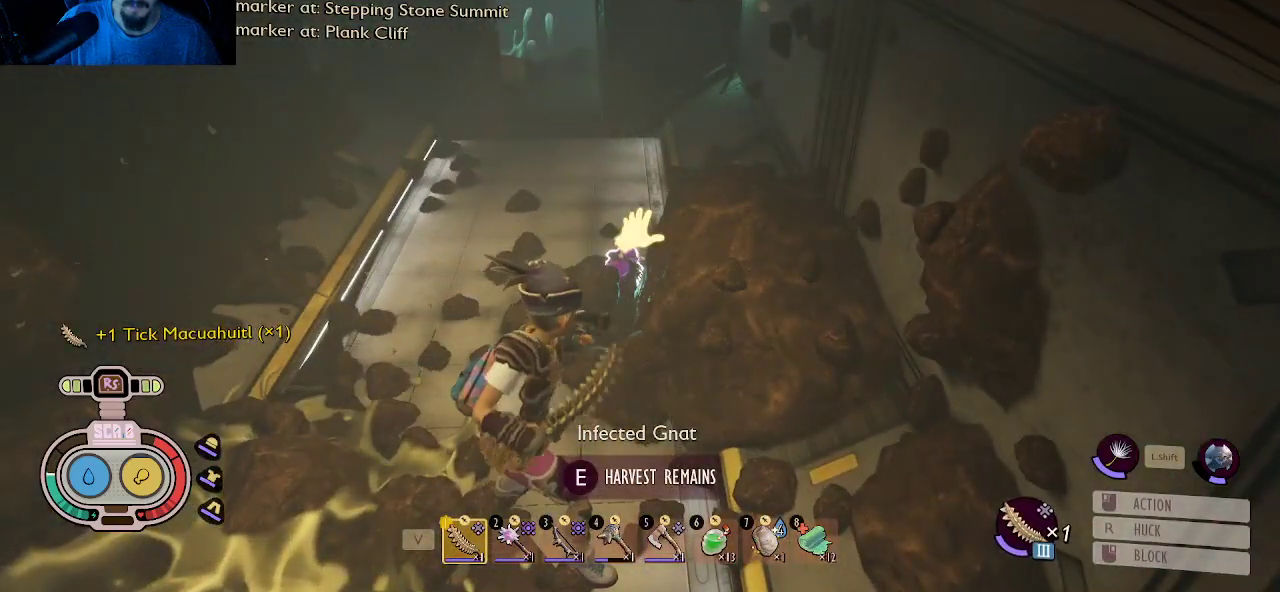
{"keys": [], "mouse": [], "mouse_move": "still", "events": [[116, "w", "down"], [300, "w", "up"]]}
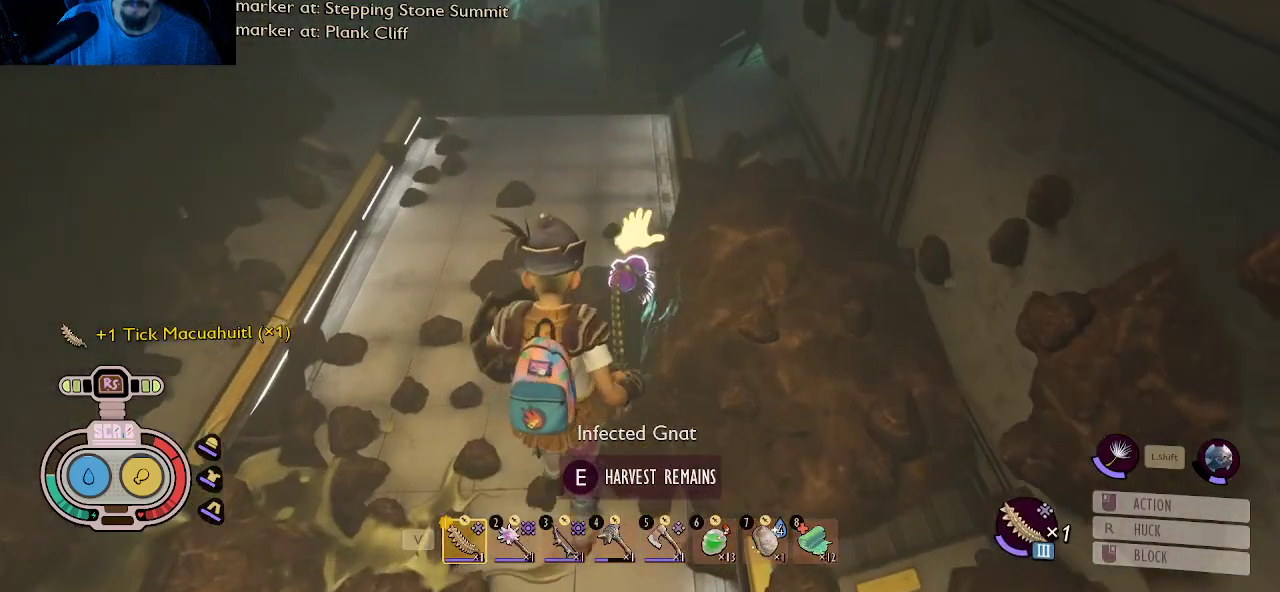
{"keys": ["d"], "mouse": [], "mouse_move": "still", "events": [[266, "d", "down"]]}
•••
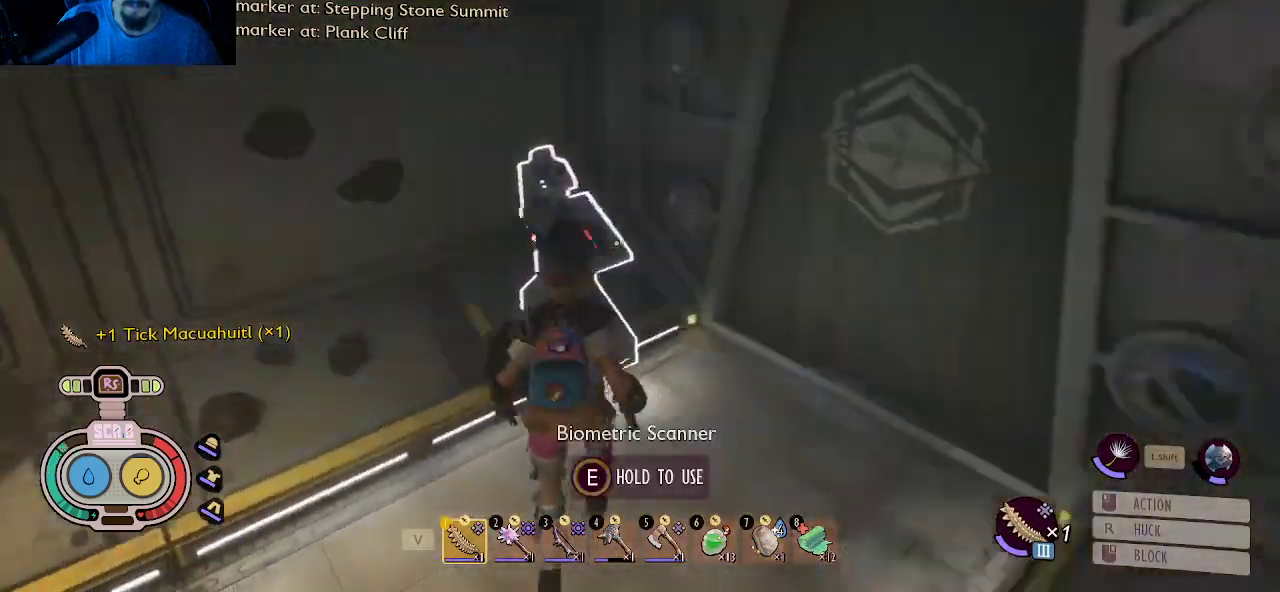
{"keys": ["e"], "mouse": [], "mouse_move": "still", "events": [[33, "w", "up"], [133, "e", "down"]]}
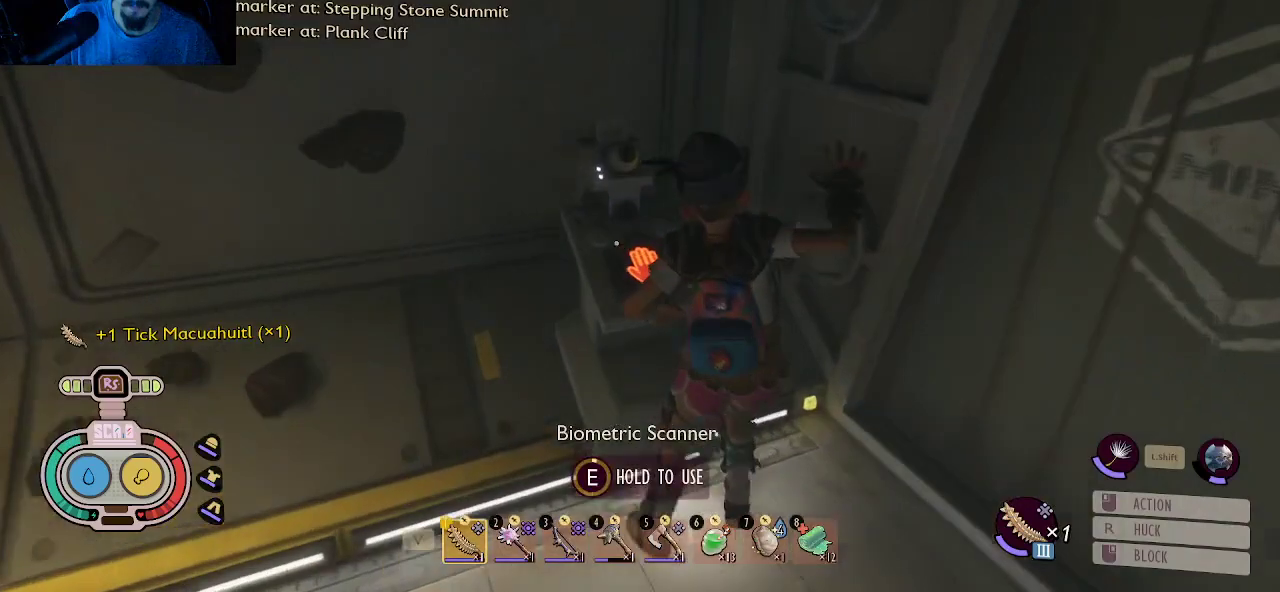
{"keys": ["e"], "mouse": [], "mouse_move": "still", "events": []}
•••
▶ **Exercise brief**
Once you have located every line with the word "down" in the material above, list those lines.

▶ **Answer section**
{"keys": [], "mouse": [], "mouse_move": "still", "events": [[116, "w", "down"], [300, "w", "up"]]}
{"keys": ["d"], "mouse": [], "mouse_move": "still", "events": [[266, "d", "down"]]}
{"keys": ["e"], "mouse": [], "mouse_move": "still", "events": [[33, "w", "up"], [133, "e", "down"]]}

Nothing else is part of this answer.